As you would expect, wine journalists who revel in geeky grapes have written quite a bit about Mencía. It produces a red wine of sensory qualities so elusive, it invariably inspires somewhat colorful rhetoric. Eric Asimov of the New York Times, for instance, has described Mencía based reds as “haunting... in all its exotic fruit, wildflower and mineral glory.” In SFGate, Jon Bonné once wrote of the grape’s “primal, sometimes fierce aromas... beautifully sanguine, in addition to floral, spicy, animal scents and powerful mineral... (and) blood is a scent I don’t usually discuss... in polite company.” The Chicago Tribune’s Bill St. John describes Mencía as a red wine like “many colored buddhist prayer flags fluttering in the wind... red and blue fruits... wet black stone, slate stone... and a kind of ‘wine-iness,’ a grape-y sapidity... liquid, juicy in texture...“
It takes far less of a flight of fancy to appreciate the 2017 PRIE Mencía’s intense cherry skin perfume, which comes laced with tea-like scents and tannin, while tasting firmly dry with a tannin/acid edge and sensations suggesting more minerals than fruit.
This past November, PRIE’s married winemaking team of John and Lisa Gash invited Ron Silva to their winery for a final tasting before the launch of their first Mencía in December. Mr. Silva swirled, took a whiff, a sip and said: “The rustic quality of this wine comes across more like a European wine than a California varietal in that there is more on the palate than in the nose. Also like a European wine, there is a nice balance of tannin and acid – nothing soft and fruity about it.”

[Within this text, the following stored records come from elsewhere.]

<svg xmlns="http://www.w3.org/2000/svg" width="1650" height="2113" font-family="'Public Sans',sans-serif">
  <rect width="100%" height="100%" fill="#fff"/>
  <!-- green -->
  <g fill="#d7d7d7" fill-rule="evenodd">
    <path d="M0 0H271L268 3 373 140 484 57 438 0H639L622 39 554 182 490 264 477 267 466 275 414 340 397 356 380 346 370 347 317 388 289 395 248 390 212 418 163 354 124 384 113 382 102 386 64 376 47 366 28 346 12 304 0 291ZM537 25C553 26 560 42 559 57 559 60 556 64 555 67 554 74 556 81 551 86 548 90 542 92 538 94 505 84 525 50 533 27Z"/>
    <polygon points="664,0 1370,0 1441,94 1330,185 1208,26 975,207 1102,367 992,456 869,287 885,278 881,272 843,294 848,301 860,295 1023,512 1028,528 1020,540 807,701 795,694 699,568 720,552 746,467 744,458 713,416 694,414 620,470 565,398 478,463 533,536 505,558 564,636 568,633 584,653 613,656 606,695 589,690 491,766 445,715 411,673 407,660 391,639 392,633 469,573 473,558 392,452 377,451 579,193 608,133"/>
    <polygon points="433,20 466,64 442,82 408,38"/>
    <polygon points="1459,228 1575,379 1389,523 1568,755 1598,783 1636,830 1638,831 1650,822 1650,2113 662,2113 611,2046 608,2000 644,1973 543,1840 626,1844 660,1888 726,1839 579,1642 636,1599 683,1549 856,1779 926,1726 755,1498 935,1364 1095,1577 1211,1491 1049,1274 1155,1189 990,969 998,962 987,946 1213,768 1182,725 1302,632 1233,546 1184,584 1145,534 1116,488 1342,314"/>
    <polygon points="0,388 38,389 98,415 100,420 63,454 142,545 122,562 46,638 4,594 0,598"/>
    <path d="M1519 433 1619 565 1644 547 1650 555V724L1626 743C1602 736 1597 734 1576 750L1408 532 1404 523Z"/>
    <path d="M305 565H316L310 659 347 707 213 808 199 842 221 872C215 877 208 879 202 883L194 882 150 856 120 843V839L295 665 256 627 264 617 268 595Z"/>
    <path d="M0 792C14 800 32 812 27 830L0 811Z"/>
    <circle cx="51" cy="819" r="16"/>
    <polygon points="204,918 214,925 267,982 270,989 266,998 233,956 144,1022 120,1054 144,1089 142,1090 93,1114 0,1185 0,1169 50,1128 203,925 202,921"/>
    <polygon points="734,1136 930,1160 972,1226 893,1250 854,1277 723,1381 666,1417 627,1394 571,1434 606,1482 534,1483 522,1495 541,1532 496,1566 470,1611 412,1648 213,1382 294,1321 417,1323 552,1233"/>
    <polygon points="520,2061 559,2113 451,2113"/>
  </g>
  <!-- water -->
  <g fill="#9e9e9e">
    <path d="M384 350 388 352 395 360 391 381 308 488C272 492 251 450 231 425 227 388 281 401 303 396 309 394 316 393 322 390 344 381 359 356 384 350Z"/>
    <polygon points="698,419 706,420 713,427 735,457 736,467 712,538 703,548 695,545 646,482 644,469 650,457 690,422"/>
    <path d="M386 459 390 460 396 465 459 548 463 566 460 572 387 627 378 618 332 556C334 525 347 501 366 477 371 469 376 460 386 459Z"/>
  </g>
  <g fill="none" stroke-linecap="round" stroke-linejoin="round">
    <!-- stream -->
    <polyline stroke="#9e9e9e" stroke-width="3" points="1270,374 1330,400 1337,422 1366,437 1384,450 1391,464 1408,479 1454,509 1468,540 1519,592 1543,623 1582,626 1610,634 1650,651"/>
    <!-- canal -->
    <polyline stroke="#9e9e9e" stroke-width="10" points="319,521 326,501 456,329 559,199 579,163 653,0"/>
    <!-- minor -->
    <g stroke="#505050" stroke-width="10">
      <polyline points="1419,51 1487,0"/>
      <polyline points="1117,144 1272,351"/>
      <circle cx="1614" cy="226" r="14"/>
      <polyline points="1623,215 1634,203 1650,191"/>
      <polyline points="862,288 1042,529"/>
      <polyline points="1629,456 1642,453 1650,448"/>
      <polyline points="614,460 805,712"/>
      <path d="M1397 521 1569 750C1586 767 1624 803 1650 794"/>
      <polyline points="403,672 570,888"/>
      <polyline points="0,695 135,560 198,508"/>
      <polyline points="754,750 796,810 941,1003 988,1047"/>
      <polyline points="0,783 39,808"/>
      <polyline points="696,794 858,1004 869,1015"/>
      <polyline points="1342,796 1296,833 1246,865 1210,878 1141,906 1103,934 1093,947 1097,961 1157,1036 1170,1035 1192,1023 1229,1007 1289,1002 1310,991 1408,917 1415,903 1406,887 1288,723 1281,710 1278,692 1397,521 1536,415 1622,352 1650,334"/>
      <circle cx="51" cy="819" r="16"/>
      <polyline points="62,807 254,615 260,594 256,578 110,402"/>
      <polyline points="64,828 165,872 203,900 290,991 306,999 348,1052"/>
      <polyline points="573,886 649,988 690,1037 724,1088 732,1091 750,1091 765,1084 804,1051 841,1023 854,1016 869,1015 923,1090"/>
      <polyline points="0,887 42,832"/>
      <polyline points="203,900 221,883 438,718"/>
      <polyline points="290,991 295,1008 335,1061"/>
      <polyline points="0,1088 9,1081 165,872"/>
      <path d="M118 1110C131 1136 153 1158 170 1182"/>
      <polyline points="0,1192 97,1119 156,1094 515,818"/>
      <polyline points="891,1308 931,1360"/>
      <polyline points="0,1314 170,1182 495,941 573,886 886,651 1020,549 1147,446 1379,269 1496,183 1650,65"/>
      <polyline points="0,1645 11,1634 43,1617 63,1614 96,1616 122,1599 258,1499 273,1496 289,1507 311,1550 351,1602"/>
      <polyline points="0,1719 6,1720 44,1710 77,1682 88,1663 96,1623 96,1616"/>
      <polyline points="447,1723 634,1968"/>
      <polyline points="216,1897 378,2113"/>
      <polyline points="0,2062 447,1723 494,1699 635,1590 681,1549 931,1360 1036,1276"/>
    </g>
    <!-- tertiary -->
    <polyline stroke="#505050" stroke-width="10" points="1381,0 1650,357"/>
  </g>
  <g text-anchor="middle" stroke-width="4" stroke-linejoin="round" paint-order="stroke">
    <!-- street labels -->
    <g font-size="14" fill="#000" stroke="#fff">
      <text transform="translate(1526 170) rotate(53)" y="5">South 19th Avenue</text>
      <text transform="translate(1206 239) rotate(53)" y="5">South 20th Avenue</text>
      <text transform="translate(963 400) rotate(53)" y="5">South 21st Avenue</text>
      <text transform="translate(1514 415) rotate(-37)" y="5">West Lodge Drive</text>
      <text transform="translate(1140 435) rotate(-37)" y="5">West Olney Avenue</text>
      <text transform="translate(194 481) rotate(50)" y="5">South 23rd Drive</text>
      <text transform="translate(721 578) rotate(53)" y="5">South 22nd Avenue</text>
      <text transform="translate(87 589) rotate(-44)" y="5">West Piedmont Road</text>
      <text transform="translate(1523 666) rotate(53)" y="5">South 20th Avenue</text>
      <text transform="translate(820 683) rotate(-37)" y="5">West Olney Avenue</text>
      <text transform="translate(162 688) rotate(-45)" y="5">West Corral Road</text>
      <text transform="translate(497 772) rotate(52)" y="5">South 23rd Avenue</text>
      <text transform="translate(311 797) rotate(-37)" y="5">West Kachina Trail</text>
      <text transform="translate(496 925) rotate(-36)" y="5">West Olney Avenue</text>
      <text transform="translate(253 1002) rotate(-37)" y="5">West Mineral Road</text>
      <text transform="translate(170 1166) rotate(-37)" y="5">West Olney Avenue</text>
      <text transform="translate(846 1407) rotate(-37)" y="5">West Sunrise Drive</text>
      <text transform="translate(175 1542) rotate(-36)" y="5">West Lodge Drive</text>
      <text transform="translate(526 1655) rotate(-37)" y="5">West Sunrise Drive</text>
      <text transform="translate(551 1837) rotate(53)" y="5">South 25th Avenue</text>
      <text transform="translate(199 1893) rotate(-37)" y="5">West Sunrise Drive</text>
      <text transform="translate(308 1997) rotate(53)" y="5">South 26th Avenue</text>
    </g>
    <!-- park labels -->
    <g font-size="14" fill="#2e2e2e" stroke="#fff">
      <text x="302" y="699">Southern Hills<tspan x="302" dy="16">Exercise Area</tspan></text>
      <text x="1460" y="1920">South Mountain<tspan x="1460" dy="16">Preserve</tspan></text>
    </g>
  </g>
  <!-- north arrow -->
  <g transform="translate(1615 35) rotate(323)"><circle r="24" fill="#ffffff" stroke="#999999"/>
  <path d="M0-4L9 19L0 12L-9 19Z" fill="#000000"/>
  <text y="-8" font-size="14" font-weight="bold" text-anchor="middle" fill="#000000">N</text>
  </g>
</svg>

Prompted by Silva’s observation of the wine's low-key aroma, Mr. Gash transfered his pour from a narrow, tulip shaped glass to a round “Burgundy” bowl. Finding, as he expected, more perfume when swirled in the more voluminous glass, Gash commented: “I agree with Ron, but there is also a beautiful, floral quality to the wine – subtle red cherry fruit, with a scent of rose petal.
“Maybe more important,” added Mr. Gash, “this will make a wonderful ‘food wine.’” Silva immediately concurred, saying: “Already I am thinking of dishes made with caramelized onions; maybe in a tart, served with good, aged cheeses... I also think it might be delicious with paellas made with combinations of seafood, meats and sausages.”
Commenting on the production, Mr. Gash told us: “The 2017 was aged in one neutral barrel and bottled early, to avoid oxidation and to preserve as much of the subtle fruit qualities as possible. We got double the amount of fruit in 2018, which will allow us to age the wine in a puncheon (i.e. roughly double-sized barrel) – again, to emphasize more of the varietal fruit character rather than the taste of oak.”
Added Silva: “I hope people understand that our Mencía vines are still young – 2017 was its first harvest – although quite often a vineyard’s first harvest is one of its best because of the natural balance of fruit and leaves you get in new vines. But insofar as the wine itself, our Mencía is still a work in progress. As the vines age, I think we'll get more distinct characteristics of the grape, like you find in Spanish Mencías. Still, I think we can all agree, this first vintage is extremely promising!”